Mas isso não parece preocupar os negacionistas Caboclo, Pagura, Feldman e Carneiro, entre outros. Se o governador João Doria proíbe o futebol em São Paulo, os cartolas locais mandam seus times jogarem seu Estadual no interior (Volta Redonda) ou no litoral (Saquarema) do Rio de Janeiro, depois de fracassar em promover um São Bento x Palmeiras em Belo Horizonte. A CBF marca para essas cidades fluminenses, com o acréscimo de Mesquita, jogos entre equipes de outros estados pela Copa do Brasil. Que se danem os contatos em aeroportos, aviões, ônibus, restaurantes e hotéis, pois o “protocolo” dá salvo conduto à insensibilidade dos cartolas.

Na frase de Caboclo não está apenas o desprezo pela pandemia cujo saldo de mortos no país superou os 300 mil (TREZENTOS MIL!) nesta quarta-feira. Está mais do que implícita a ameaça nela contida: “Ou jogam ou estão fodidos”.

E aí a culpa vai para os cartolas dos clubes. Mais do que nunca, eles têm a oportunidade de tentar tomar as rédeas de seus destinos, de se unirem em torno da sobrevivência.
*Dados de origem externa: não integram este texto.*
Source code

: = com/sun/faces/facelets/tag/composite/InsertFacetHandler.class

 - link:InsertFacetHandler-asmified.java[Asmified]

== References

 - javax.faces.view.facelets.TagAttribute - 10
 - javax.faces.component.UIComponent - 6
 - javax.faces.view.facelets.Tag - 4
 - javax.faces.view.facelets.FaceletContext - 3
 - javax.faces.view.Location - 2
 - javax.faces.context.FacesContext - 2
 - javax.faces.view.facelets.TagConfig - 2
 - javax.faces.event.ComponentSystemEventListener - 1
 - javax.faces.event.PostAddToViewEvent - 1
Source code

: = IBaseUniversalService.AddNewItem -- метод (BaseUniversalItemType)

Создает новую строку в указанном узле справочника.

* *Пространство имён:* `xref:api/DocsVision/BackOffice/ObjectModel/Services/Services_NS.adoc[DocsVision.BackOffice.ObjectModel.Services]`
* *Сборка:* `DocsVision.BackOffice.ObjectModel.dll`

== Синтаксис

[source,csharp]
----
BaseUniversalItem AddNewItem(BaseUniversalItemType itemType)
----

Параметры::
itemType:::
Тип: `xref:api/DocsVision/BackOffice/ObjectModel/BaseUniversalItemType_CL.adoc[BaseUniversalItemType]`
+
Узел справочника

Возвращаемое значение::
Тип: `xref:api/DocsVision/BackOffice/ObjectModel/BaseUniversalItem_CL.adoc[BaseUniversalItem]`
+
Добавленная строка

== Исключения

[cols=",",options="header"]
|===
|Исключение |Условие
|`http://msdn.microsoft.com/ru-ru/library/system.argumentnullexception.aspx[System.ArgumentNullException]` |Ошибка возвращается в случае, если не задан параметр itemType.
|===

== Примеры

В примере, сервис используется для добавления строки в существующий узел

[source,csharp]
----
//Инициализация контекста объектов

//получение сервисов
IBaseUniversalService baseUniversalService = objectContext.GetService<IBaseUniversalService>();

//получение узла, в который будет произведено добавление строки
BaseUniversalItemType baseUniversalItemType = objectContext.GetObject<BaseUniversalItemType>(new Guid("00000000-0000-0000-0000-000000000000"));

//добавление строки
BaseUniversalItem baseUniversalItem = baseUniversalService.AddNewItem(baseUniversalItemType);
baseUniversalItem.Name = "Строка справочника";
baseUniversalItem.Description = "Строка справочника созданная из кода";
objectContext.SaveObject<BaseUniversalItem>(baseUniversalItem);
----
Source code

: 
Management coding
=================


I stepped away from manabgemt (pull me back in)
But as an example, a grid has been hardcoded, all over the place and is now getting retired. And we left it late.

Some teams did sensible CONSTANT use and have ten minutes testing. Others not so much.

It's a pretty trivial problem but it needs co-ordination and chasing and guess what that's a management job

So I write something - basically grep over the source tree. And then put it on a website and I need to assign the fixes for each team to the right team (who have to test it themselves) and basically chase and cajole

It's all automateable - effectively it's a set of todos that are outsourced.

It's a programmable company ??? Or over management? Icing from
Alguns, se não se cuidarem, ficarão na saudade como times grandes ‒ Botafogo, Cruzeiro e Vasco, hoje na Série B. Outros vão pelo mesmo caminho. Que eles se unam, ponham de lado as diferenças que devem se limitar às torcidas e pensem em soluções conjuntas.

Que discutam como grupo cotas de TV e exploração das novas plataformas digitais. Iniciativas que possam tornar mais rentável e atraente o Campeonato Brasileiro (sem a indecência de promover no tapetão a volta de botafoguenses, cruzeirenses e vascaínos), consolidando-o como o principal produto do futebol nacional; e fortalecendo no bojo as Séries B, C e D. Que deixem à CBF a organização da tabela e olhe lá, que a entidade ainda tem o filão da Seleção para aproveitar.

A frase de Caboclo deveria ser mais bem analisada pelos clubes, razão de ser da paixão do torcedor. Vivemos um período de exceção, que deveria se traduzir em reflexão, tomada de consciência e planejamento para o futuro.

Um futuro no qual não caiba a chantagem de um negacionista a refletir o pensamento de quem deveria comandar um país com mais de 300 mil motivos para chorar.